Another window opened on the practice last week with the declassification of John Yoo’s instantly infamous 2003 memo approving harsh interrogation techniques on terrorism suspects.

Yoo advised top Bush administration officials that interrogators could employ mind-altering drugs if they did not produce “an extreme effect” calculated to “cause a profound disruption of the senses or personality.”

Yoo had first rationalized the use of drugs in a 2002 memo for top Bush administration officials.

But this latest revelation shows Yoo reiterating conditions on the use of drugs a year later, despite the rising resistance to harsh interrogation techniques by military lawyers and the FBI.

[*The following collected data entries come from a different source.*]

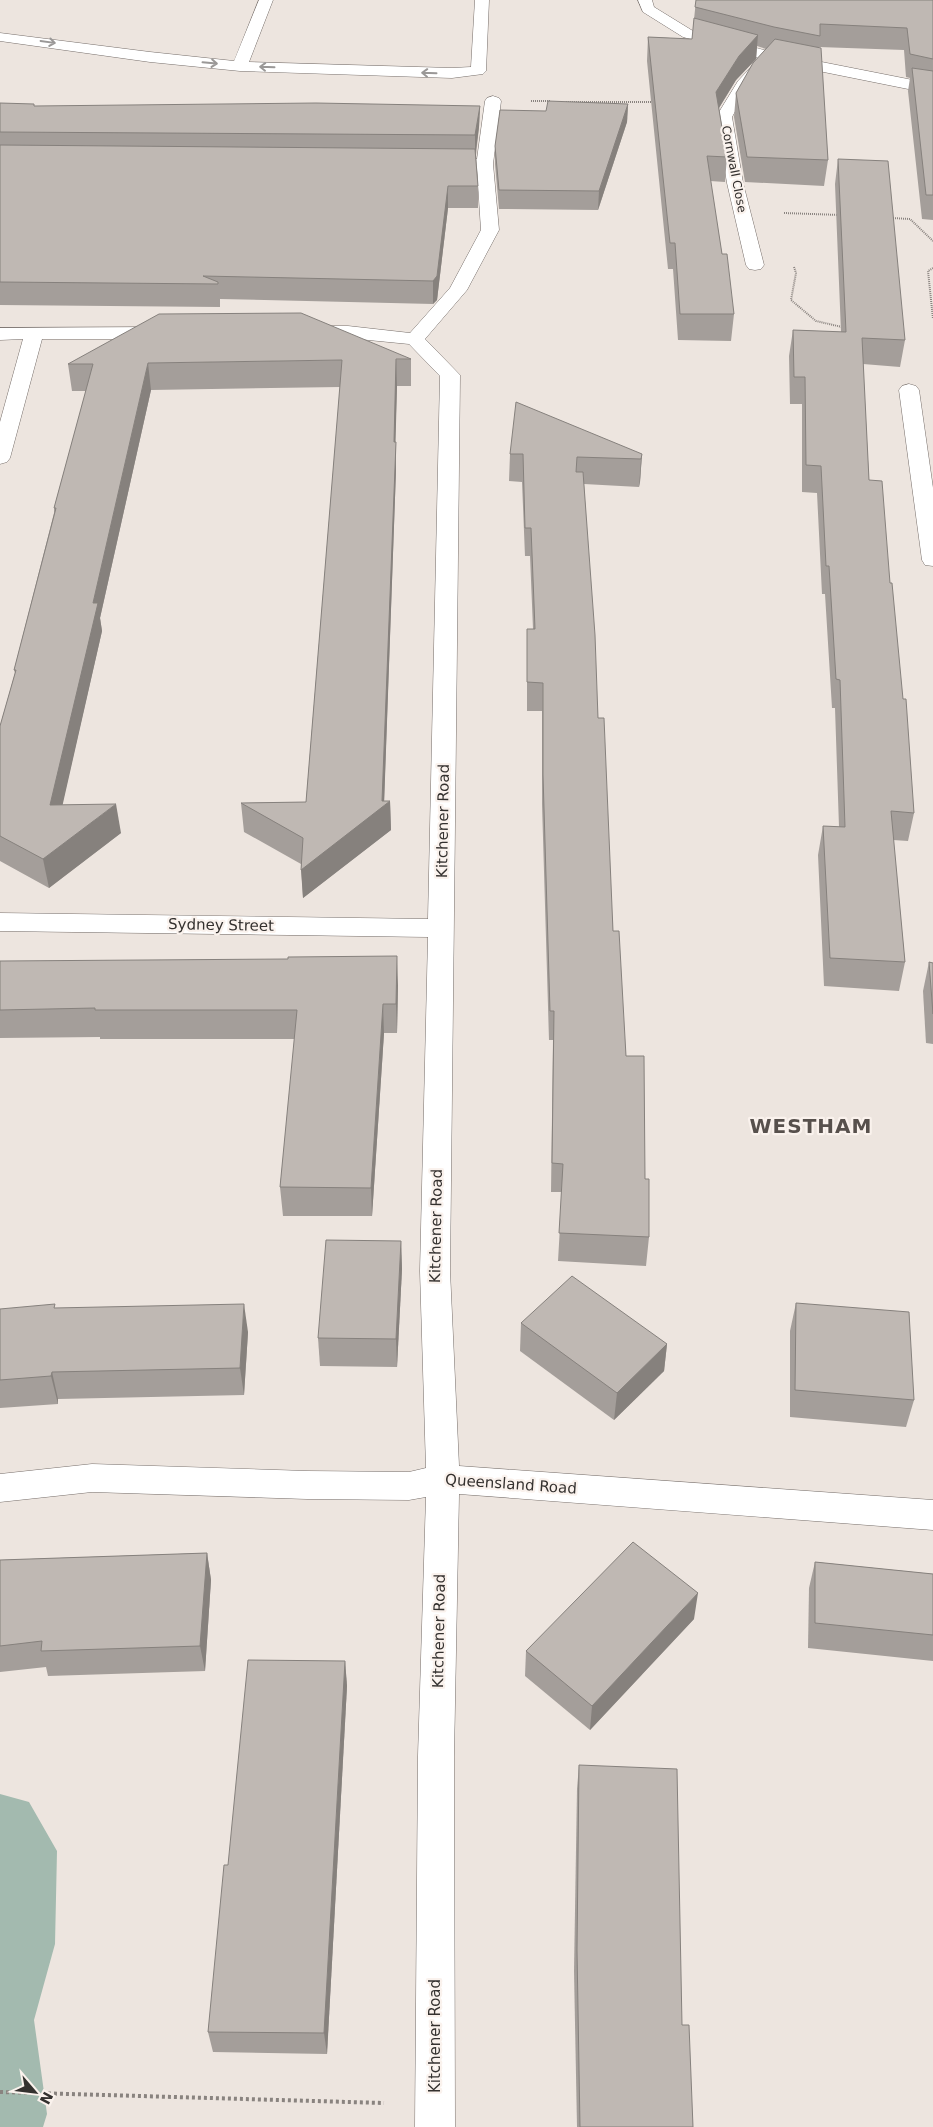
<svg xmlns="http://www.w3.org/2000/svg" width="933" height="2127" font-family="'DejaVu Sans',sans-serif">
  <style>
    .green { fill: #a3baaf }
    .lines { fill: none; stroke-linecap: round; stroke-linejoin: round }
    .lane-casing { stroke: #766e6a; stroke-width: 1 }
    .street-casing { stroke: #766e6a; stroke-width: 1 }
    .path-far1 { stroke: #89837f; stroke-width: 2; stroke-dasharray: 1 1; stroke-linecap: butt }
    .path { stroke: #89837f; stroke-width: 4; stroke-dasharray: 3 3; stroke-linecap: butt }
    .lane { fill: #fff; fill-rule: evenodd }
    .street { fill: #fff; fill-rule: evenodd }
    .wall { fill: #a49e9a }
    .shaded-wall { fill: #86817d }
    .building { fill: #bfb8b3; stroke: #86817d }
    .oneway { stroke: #9a9897 }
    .labels { text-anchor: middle; stroke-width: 4.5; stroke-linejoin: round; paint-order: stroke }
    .far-street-label { font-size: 12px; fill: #34312f; stroke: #faf2ed }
    .street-label { font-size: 15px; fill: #34312f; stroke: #faf2ed }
    .district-label { font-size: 20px; font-weight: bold; letter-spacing: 1px; fill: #57504c; stroke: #faf2ed }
  </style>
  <rect width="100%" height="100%" fill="#ede5df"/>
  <!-- green -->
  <path class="green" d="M 0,1794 L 29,1802 L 57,1851 L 55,1944 L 34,2020 L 47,2114 L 43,2127 L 0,2127 Z"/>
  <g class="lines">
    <defs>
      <path id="lane" d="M 259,0 L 273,0 L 249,62 L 452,68 L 471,67 L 475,0 L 489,0 L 486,71 L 483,74 L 452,78 L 240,71 L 150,62 L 0,41 L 0,33 L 150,52 L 234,61 Z"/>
      <g id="street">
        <path d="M 638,0 L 652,0 L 654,7 L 693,31 L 771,52 L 933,84 L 933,94 L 769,61 L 683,37 L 643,12 Z"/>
        <path d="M 759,62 L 764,64 L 767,67 L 749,86 L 732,117 L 743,183 L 764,265 L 761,269 L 755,270 L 749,269 L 746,265 L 727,183 L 716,117 L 738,81 L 754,64 Z"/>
        <path d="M 493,96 L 499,98 L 501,101 L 493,164 L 499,230 L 467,290 L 425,339 L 460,375 L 450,1271 L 459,1466 L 933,1500 L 933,1530 L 459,1494 L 454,1756 L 455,2127 L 415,2127 L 418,1756 L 426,1497 L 409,1500 L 307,1499 L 92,1492 L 0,1502 L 0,1474 L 92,1464 L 307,1471 L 409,1472 L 426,1468 L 420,1271 L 428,937 L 0,931 L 0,913 L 428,919 L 440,376 L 409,344 L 348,338 L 307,338 L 300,336 L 298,332 L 300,328 L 307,326 L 348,326 L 410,333 L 450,288 L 481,230 L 477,169 L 439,169 L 433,167 L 431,164 L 433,161 L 439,159 L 477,159 L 485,101 L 487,98 Z"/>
        <path d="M 162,327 L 169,329 L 171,333 L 169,337 L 162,339 L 42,339 L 10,458 L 7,462 L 0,464 L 0,422 L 23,339 L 0,340 L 0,328 Z"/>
        <path d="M 909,384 L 916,386 L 919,390 L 933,488 L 933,566 L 925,565 L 922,560 L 899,390 L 902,386 Z"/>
      </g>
    </defs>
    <!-- lane casing -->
    <use href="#lane" class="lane-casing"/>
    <!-- street casing -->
    <use href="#street" class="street-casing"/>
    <!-- path-far1 -->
    <g class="path-far1">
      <path d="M 531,101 L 550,101"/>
      <path d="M 566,102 L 655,102"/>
      <path d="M 784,213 L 840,215"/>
      <path d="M 891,218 L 910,219 L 933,241"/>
      <path d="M 794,267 L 796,273 L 791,300 L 816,321 L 842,327"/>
      <path d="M 933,268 L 928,271 L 933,319"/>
    </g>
    <!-- path -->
    <path class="path" d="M 0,2092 L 384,2103"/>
    <!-- lane -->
    <use href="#lane" class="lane"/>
    <!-- street -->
    <use href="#street" class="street"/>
  </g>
  <!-- wall -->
  <g class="wall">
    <path d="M 696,0 L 933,0 L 933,220 L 922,219 L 908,91 L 910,78 L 906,77 L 904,50 L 819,47 L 828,160 L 824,186 L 745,182 L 734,117 L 736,93 L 766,49 L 757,46 L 756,59 L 736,80 L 719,108 L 727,157 L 725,182 L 710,181 L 722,254 L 734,314 L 731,341 L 678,340 L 673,269 L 668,269 L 647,61 L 648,37 L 692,39 Z"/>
    <path d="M 0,103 L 34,106 L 480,106 L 479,127 L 476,155 L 478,186 L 478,208 L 448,208 L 437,300 L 433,304 L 220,299 L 220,307 L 0,305 Z"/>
    <path d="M 628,104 L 627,122 L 598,210 L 499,209 L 495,164 L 495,146 L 546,111 Z"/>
    <path d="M 838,159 L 905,340 L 900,367 L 863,364 L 869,480 L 890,583 L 914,813 L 908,841 L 893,840 L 905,962 L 899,991 L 824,986 L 818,855 L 823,826 L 839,827 L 835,708 L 832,708 L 825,594 L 822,594 L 817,493 L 802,492 L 802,404 L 790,404 L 789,356 L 793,330 L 841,332 L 835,184 Z"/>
    <path d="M 411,359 L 411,386 L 397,386 L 395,442 L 396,470 L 384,801 L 390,801 L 391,830 L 303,898 L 301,864 L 244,832 L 241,803 L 306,802 L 340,387 L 151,390 L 100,618 L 102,631 L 62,805 L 121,833 L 49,888 L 0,861 L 0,726 L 15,673 L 14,670 L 54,513 L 54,508 L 86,391 L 72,391 L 68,364 Z"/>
    <path d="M 510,454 L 642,454 L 640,482 L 639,487 L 584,484 L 598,718 L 613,931 L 626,1056 L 645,1179 L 649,1237 L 646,1266 L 558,1261 L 562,1192 L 551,1192 L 553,1040 L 549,1040 L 542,804 L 542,711 L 527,711 L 527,629 L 533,629 L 530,556 L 525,556 L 522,482 L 509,481 Z"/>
    <path d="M 0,961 L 398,985 L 397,1033 L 384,1033 L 372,1216 L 283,1216 L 280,1187 L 295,1039 L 100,1039 L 100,1037 L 0,1038 Z"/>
    <path d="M 929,962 L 933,963 L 933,1044 L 926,1043 L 923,991 Z"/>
    <path d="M 401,1241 L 402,1269 L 397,1367 L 320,1366 L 318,1338 Z"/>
    <path d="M 796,1303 L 914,1400 L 906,1427 L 790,1417 L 790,1331 Z"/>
    <path d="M 56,1308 L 248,1332 L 244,1395 L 58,1399 L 58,1404 L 0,1408 L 0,1309 Z"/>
    <path d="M 521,1323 L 667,1344 L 664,1371 L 614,1420 L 520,1351 Z"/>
    <path d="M 207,1553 L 211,1580 L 205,1671 L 48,1676 L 46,1667 L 0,1672 L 0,1560 Z"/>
    <path d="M 815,1562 L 933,1574 L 933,1661 L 808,1648 L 809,1588 Z"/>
    <path d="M 694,1619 L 590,1730 L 525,1676 L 526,1651 Z"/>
    <path d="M 345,1661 L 347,1686 L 327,2054 L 213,2052 L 208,2032 L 228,1865 Z"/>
    <path d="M 579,1765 L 682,2025 L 693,2127 L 577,2127 L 574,1971 L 577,1789 Z"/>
  </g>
  <!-- shaded-wall -->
  <g class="shaded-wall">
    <path d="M 758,35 L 756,59 L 736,80 L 714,116 L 716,92 L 739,56 Z"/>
    <path d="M 628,104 L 627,122 L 598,210 L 599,191 Z"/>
    <path d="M 480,106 L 479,127 L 475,157 L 475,135 Z"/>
    <path d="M 448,186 L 448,208 L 437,300 L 433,304 L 433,281 Z"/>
    <path d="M 396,359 L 397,386 L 395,462 L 396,442 L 396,470 L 384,806 L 390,801 L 391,830 L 303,898 L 301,870 L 382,801 Z"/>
    <path d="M 148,363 L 151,390 L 100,618 L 102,631 L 56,834 L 50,805 L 93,603 Z"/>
    <path d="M 642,454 L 640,482 L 639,487 L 641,459 Z"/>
    <path d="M 116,804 L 121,833 L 49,888 L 43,859 Z"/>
    <path d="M 397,956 L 398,985 L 397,1033 L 396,1004 Z"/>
    <path d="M 383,1004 L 384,1033 L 372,1216 L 371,1188 Z"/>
    <path d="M 401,1241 L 402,1269 L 397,1367 L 396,1339 Z"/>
    <path d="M 244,1304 L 248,1332 L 244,1395 L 240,1368 Z"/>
    <path d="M 667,1344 L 664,1371 L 614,1420 L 617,1393 Z"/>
    <path d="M 52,1372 L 58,1399 L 58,1404 L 51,1376 Z"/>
    <path d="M 207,1553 L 211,1580 L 205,1671 L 200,1646 Z"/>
    <path d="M 698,1593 L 694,1619 L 590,1730 L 592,1706 Z"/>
    <path d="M 345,1661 L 347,1686 L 327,2054 L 324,2033 Z"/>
  </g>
  <!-- building -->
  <g class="building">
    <path d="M 696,0 L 933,0 L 933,59 L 910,54 L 907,28 L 820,24 L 820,36 L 774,27 L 695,7 Z"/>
    <path d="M 694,18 L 758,35 L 739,56 L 716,92 L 727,157 L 707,156 L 722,254 L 727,254 L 734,314 L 680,314 L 675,243 L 670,243 L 648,37 L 692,39 Z"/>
    <path d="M 775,39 L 821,48 L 828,160 L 747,157 L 736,93 L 753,63 Z"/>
    <path d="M 912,68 L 933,71 L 933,195 L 926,195 Z"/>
    <path d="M 548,101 L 628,104 L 599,191 L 499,190 L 495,146 L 500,110 L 546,111 Z"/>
    <path d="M 0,103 L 34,104 L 34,106 L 316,103 L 480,106 L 475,135 L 0,132 Z"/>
    <path d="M 0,145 L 475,149 L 478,186 L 448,186 L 437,276 L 433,281 L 203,276 L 218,282 L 218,284 L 0,282 Z"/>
    <path d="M 838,159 L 888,161 L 905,340 L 862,338 L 869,480 L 882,481 L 890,583 L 892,583 L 903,699 L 906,699 L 914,813 L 891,811 L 905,962 L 830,958 L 823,826 L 845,827 L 840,680 L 836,679 L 829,566 L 826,566 L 821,466 L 806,465 L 805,377 L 794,377 L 793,330 L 846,332 Z"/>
    <path d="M 301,313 L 411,359 L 396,359 L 394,442 L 396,442 L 382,801 L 390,801 L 301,870 L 303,838 L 241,803 L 306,802 L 342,360 L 148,363 L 93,603 L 98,603 L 50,805 L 116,804 L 43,859 L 0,836 L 0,726 L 16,670 L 14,670 L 56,508 L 54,508 L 93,364 L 68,364 L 159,314 Z"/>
    <path d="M 516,402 L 642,454 L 641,459 L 577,457 L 576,472 L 583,472 L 595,635 L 598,718 L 604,718 L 613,931 L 619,931 L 626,1056 L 644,1056 L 645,1179 L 649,1179 L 649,1237 L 559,1233 L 563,1164 L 552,1163 L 554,1011 L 550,1011 L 543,775 L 543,683 L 527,682 L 527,629 L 535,629 L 531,528 L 525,528 L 523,454 L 510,454 Z"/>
    <path d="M 397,956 L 396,1004 L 383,1004 L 371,1188 L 280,1187 L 297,1010 L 95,1010 L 95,1008 L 0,1010 L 0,961 L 288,959 L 288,957 Z"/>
    <path d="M 929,962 L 933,963 L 933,1014 Z"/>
    <path d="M 326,1240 L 401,1241 L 396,1339 L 318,1338 Z"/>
    <path d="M 572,1276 L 667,1344 L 617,1393 L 521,1323 Z"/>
    <path d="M 796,1303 L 909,1312 L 914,1400 L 795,1390 Z"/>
    <path d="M 55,1304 L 54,1308 L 244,1304 L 240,1368 L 52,1372 L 51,1376 L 0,1380 L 0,1309 Z"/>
    <path d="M 633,1542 L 698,1593 L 592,1706 L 526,1651 Z"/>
    <path d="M 207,1553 L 200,1646 L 41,1651 L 42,1641 L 0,1646 L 0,1560 Z"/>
    <path d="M 815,1562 L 933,1574 L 933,1635 L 815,1623 Z"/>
    <path d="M 248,1660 L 345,1661 L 324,2033 L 208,2032 L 224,1865 L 228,1865 Z"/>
    <path d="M 579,1765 L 677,1769 L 682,2025 L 689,2025 L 693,2127 L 580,2127 L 577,1950 Z"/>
  </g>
  <!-- one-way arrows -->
  <defs><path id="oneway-shaft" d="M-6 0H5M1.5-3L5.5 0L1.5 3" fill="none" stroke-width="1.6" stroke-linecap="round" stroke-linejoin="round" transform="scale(1.25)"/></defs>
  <g class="oneway">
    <use href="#oneway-shaft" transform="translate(48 42) rotate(8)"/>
    <use href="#oneway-shaft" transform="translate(210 63) rotate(5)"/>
    <use href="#oneway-shaft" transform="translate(267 67) rotate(-178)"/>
    <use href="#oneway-shaft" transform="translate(429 73) rotate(-178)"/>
  </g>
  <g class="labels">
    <!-- far-street labels -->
    <g class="far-street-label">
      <text transform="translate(734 169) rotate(79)" y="4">Cornwall Close</text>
    </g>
    <!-- street labels -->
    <g class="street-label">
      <text transform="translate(443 821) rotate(-89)" y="5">Kitchener Road</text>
      <text transform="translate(221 925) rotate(1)" y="5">Sydney Street</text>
      <text transform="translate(436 1226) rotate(-89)" y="5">Kitchener Road</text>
      <text transform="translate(511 1484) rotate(4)" y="5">Queensland Road</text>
      <text transform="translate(439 1631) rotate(-89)" y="5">Kitchener Road</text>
      <text transform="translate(435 2036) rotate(-90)" y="5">Kitchener Road</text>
    </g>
    <!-- district labels -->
    <g class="district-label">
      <text x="811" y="1133">WESTHAM</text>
    </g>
  </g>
  <!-- north arrow -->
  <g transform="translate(35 2092) rotate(118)" stroke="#faf2ed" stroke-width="4" paint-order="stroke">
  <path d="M0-4L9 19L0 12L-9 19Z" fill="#34312f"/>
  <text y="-8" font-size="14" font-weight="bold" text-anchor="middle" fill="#34312f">N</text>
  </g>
</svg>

“The new Yoo memo, along with other White House legal memoranda, shows clearly that the policy foundation for the use of interrogational drugs was being laid,” says Stephen Miles, a University of Minnesota bioethicist and author of “Oath Betrayed: Torture, Medical Complicity, and the War on Terror.” “The recent memo on mood-altering drugs does not extend previous work on this area,” he said. “The use of these drugs was anticipated and discussed in the memos of January and February 2002 by DoD, DoJ, and White House counsel using the same language and rationale. The executive branch memos laid a comprehensive and reiterated policy foundation for the use of interrogational drugs.”